* _Excerpt provided_
# # # # #

Let $\alpha>0$ be an ordinal, and consider the field of fractions $Frac(\mathfrak{G}(\omega^{\omega^\alpha}))=\mathbb{Q}^{\omega^{\omega^\alpha}}$ of the Grothendieck ring $\mathfrak{G}(\omega^{\omega^\alpha})=\mathbb{Z}^{\omega^{\omega^\alpha}}$ of the $\delta$-number $\omega^{\omega^\alpha}$ under natural (Hessenberg) operations. This is a non Archimedean ordered field (thusly it properly contains the rationals) with no nontrivial roots where all the ordinals up to $\omega^{\omega^\alpha}$ are now treated as the 'natural numbers' and $\mathbb{Z}^{\omega^{\omega^\alpha}}$ is treated as the 'integer subring' of our field.

We can then move into an algebraic closure $\overline{\mathbb{Q}}^{\omega^{\omega^\alpha}}$, where we allow 'polynomials' to really be elements of the monoid algebra $\mathbb{Q}^{\omega^{\omega^\omega}}(X^{\omega^{\omega^\alpha}})$ -- these are expressions of the form $$\sum_{i<n}q_iX^{\alpha_i}$$ with $q_i\in\mathbb{Q}^{\omega^{\omega^\omega}}$ and $\alpha_i<\omega^{\omega^\alpha}$ for all $i<n$. This gives us '$\beta^{th}$ roots' for members of $\mathbb{Q}^{\omega^{\omega^\alpha}}$ for all $\beta<\omega^{\omega^\alpha}$, as opposed to only finite roots which are provided by algebraic closure using standard polynomials.

# # # # #

Raw records
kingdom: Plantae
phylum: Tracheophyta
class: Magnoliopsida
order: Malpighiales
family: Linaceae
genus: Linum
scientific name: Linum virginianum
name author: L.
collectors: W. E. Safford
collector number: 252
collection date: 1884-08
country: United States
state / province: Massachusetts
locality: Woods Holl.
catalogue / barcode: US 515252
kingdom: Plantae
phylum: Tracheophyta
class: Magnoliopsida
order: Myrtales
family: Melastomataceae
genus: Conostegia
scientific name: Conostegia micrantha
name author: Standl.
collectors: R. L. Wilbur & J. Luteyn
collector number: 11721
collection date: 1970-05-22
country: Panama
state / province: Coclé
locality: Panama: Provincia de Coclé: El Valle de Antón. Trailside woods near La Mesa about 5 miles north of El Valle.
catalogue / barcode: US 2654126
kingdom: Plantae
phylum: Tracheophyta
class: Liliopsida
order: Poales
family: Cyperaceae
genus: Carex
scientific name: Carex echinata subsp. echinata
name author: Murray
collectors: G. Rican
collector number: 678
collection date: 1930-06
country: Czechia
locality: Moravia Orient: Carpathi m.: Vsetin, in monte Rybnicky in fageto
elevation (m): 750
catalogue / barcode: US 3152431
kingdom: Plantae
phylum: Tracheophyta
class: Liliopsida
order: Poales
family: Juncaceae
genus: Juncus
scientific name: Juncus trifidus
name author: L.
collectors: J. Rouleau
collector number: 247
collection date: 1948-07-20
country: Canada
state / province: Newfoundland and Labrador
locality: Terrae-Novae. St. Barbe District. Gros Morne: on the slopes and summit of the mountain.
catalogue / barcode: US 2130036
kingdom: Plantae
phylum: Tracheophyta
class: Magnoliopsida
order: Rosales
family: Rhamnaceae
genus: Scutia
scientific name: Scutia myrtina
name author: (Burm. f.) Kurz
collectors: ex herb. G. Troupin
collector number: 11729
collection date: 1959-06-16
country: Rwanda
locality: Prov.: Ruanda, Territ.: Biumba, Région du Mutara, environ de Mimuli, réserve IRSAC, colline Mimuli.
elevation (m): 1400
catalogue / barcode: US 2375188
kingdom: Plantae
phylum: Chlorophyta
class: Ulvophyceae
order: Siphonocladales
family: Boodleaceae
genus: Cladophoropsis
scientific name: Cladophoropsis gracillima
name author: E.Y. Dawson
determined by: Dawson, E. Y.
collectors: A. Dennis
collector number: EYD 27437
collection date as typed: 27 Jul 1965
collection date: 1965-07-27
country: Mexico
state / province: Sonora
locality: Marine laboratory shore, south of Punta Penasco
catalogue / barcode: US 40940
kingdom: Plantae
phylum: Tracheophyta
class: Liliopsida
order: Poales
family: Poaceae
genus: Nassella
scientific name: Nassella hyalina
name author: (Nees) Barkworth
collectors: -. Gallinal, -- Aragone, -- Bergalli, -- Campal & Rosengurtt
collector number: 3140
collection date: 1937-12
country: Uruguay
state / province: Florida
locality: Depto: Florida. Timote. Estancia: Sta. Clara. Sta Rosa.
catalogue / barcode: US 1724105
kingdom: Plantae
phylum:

# # # # #

* _Problem to work on_
Can you write out the entire passage on fields built from ordinals above, word for word?

* _Complete answer_
Let $\alpha>0$ be an ordinal, and consider the field of fractions $Frac(\mathfrak{G}(\omega^{\omega^\alpha}))=\mathbb{Q}^{\omega^{\omega^\alpha}}$ of the Grothendieck ring $\mathfrak{G}(\omega^{\omega^\alpha})=\mathbb{Z}^{\omega^{\omega^\alpha}}$ of the $\delta$-number $\omega^{\omega^\alpha}$ under natural (Hessenberg) operations. This is a non Archimedean ordered field (thusly it properly contains the rationals) with no nontrivial roots where all the ordinals up to $\omega^{\omega^\alpha}$ are now treated as the 'natural numbers' and $\mathbb{Z}^{\omega^{\omega^\alpha}}$ is treated as the 'integer subring' of our field.

We can then move into an algebraic closure $\overline{\mathbb{Q}}^{\omega^{\omega^\alpha}}$, where we allow 'polynomials' to really be elements of the monoid algebra $\mathbb{Q}^{\omega^{\omega^\omega}}(X^{\omega^{\omega^\alpha}})$ -- these are expressions of the form $$\sum_{i<n}q_iX^{\alpha_i}$$ with $q_i\in\mathbb{Q}^{\omega^{\omega^\omega}}$ and $\alpha_i<\omega^{\omega^\alpha}$ for all $i<n$. This gives us '$\beta^{th}$ roots' for members of $\mathbb{Q}^{\omega^{\omega^\alpha}}$ for all $\beta<\omega^{\omega^\alpha}$, as opposed to only finite roots which are provided by algebraic closure using standard polynomials.